We too often think that one is born differently to another and by this difference inherit genes of different quality. But, if you have read “Intelligence: The Great Lie”, you will know the whole idea of genetic differences creating different abilities is quite false. Once, that is, you exclude children who are born with some deficiency. Children who are born without a deficiency, which is the very, very most of children, do not inherit gene codes having different abilities. As we saw, the belief that they do stems from a political mission in the 19th century, which set in motion a universal attitude towards this understanding. Yet, it is all quite false. The gene codes for certain features that enable us to interact with the environment, are designed by nature to allow the environment to develop the ability of the feature. So, from this point of view, the old cry that we are born different, as related to social achievement, is totally wrong.
We develop to be smarter than others or less so through our long behavioural experiences with others. Bayley proved all infants are totally equal until 14 months of age, and then develop through the guidance of those who raise them and then by how they adjust themselves to their experiences with others and with life.

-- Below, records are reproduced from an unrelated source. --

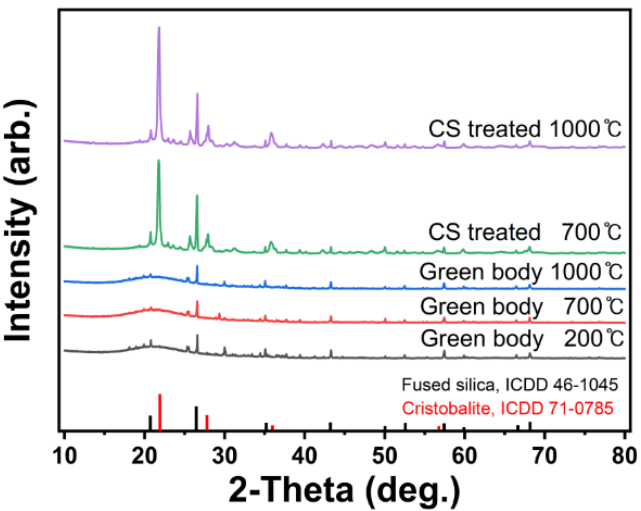
Figure 5. Confirmation of XRD peaks of samples after molding of powder bed 3D printed article and after heat treatment at 200, 700, and 1000 °C after treatment with colloidal silica.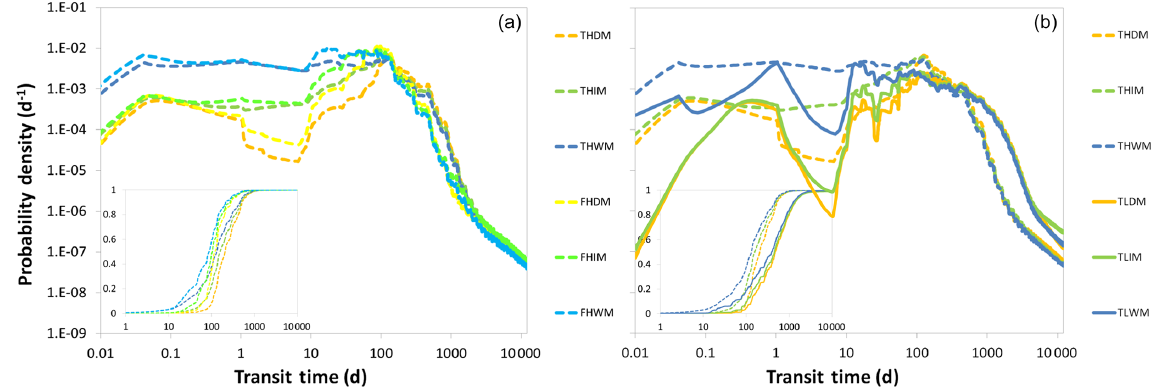
Figure 8. Influence of soil depth (a) and saturated soil hydraulic conductivity (b) on the shape of TTDs. Lighter shades of one color indicate shallower soils; dashed lines indicate higher hydraulic conductivity. Insets show cumulative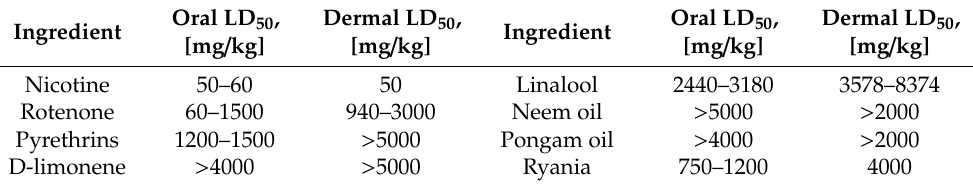
Table 1. The oral and dermal (LD 50 ) lethal dose of some ingredients / active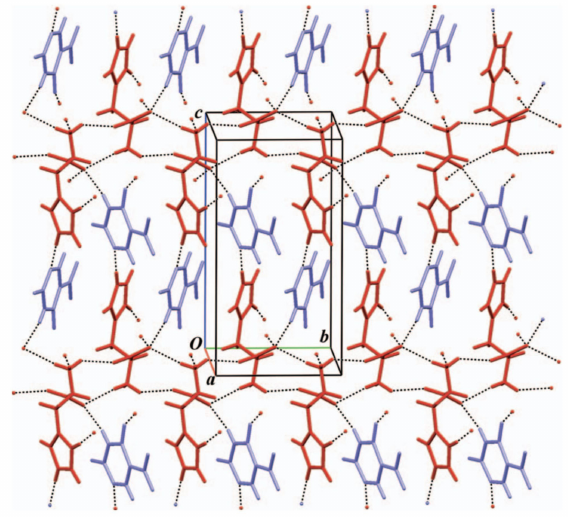
Figure 17. Guest-host structure of L-His+5NU − (XVIa) . The anions (blue) are encapsulated between the cationic layers (red) in a polar herringbone motif along the b axis. Reprinted with permission from Ref. [54], 2012, AIP publishing.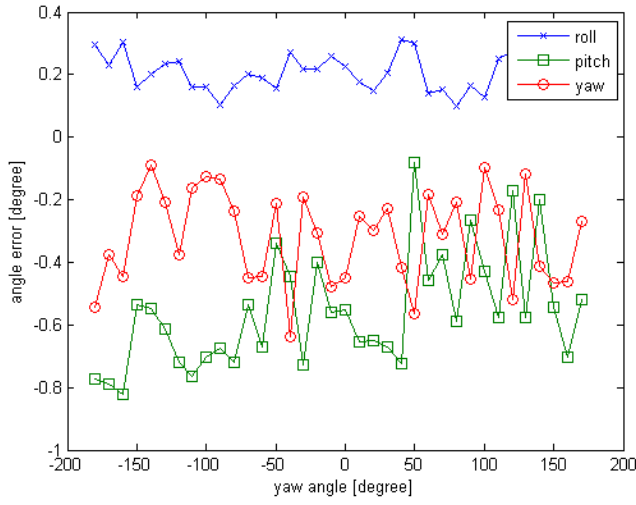
Figure 8. The rotation error curve of Experiment 2 for initial pose.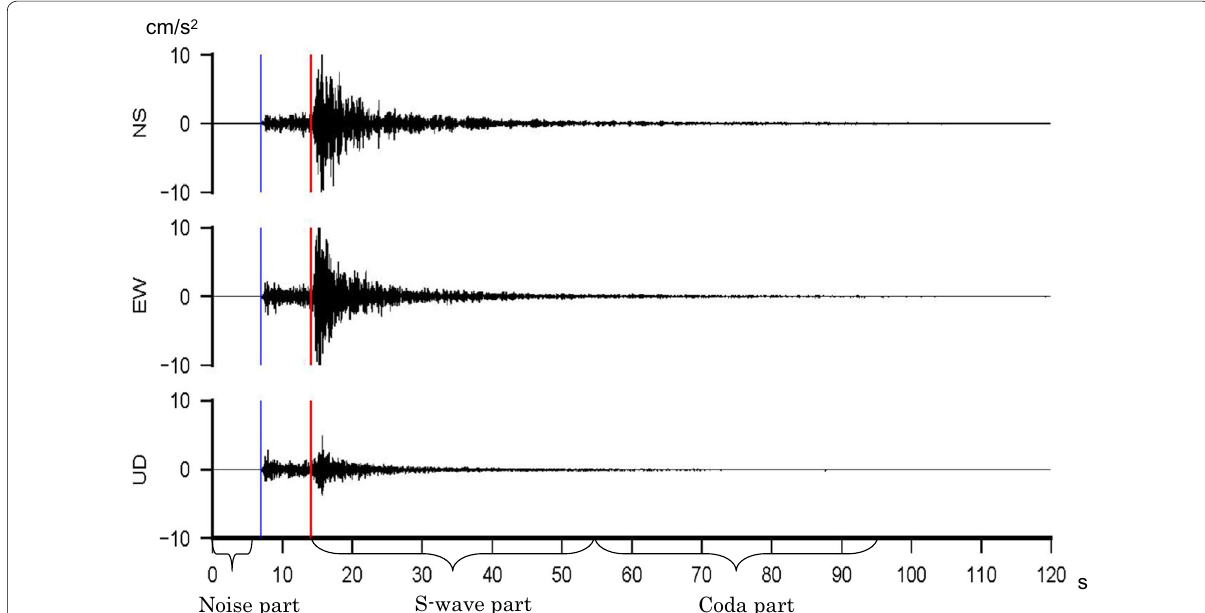
Fig. 2 Example of a measured earthquake waveform at EHM012 and sections of noise, S-wave, and coda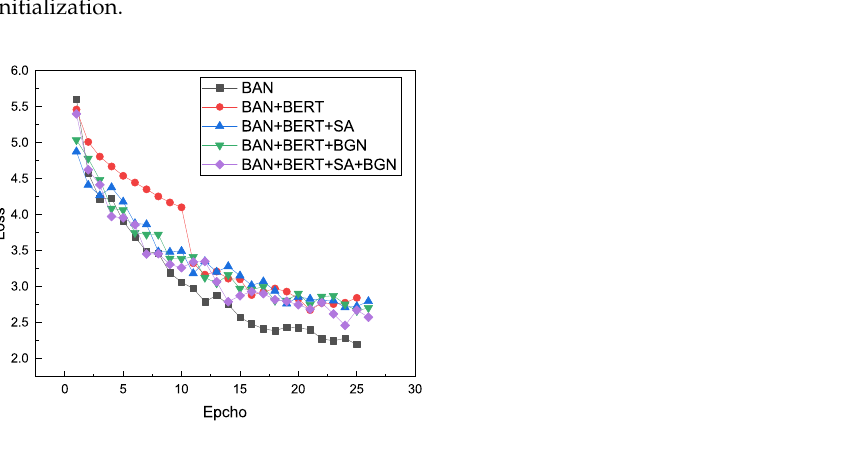
Figure 7. Loss curve of ablation model. The results are reported after using three random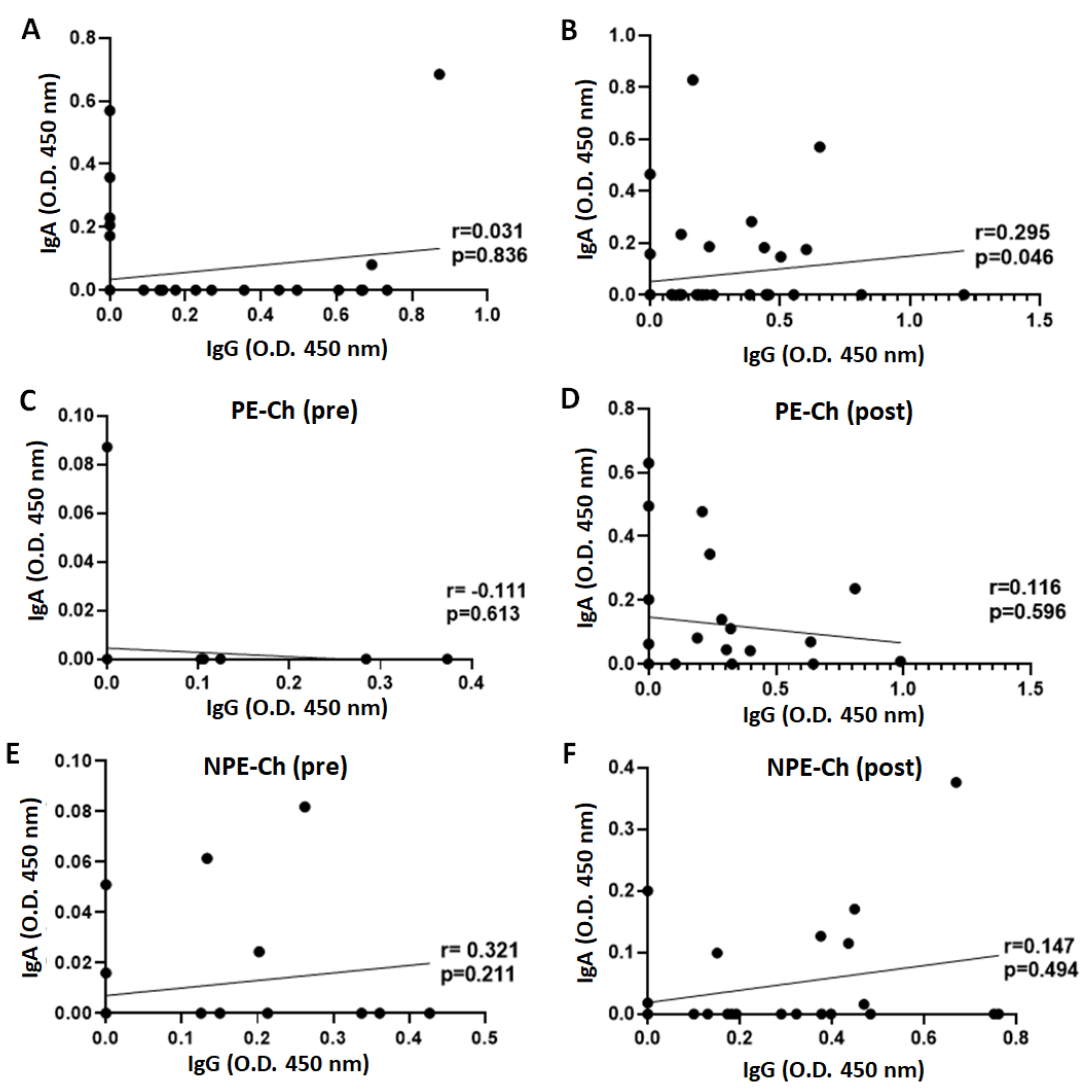
Figure 6. Spearman’s rank correlation coefficient analysis between serum levels of IgA and IgG in the volunteer groups before (pre, A , C , E ) and after 30 days of the administration of the second dose (post, B , D , F ) of CoronaVac (PE-Co, A , B ) or ChadOx-1 (PE-Ch— C , D ; NPE-Ch— E , F ) vaccines.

Thus, it is by the kindness and encouragement we are given to check what we have done and see in it what we missed, by the education of our reason to develop a quality of sensitivity to recognise fine detail, to gain the confidence to test ourselves in the presence of others, to understand exactly what a task requires of us and to contemplate numerous steps to the goal we recognise, to think upon our experiences and to learn to see within them what we could have done better and so be more aware of how we handle future tasks are the factors that make one smarter or less so than another. All of this processing begins often with the mother, but it may be said to end formally with the last teacher we have in school. After this, we go forward in life by the manner in which we question and desire to learn.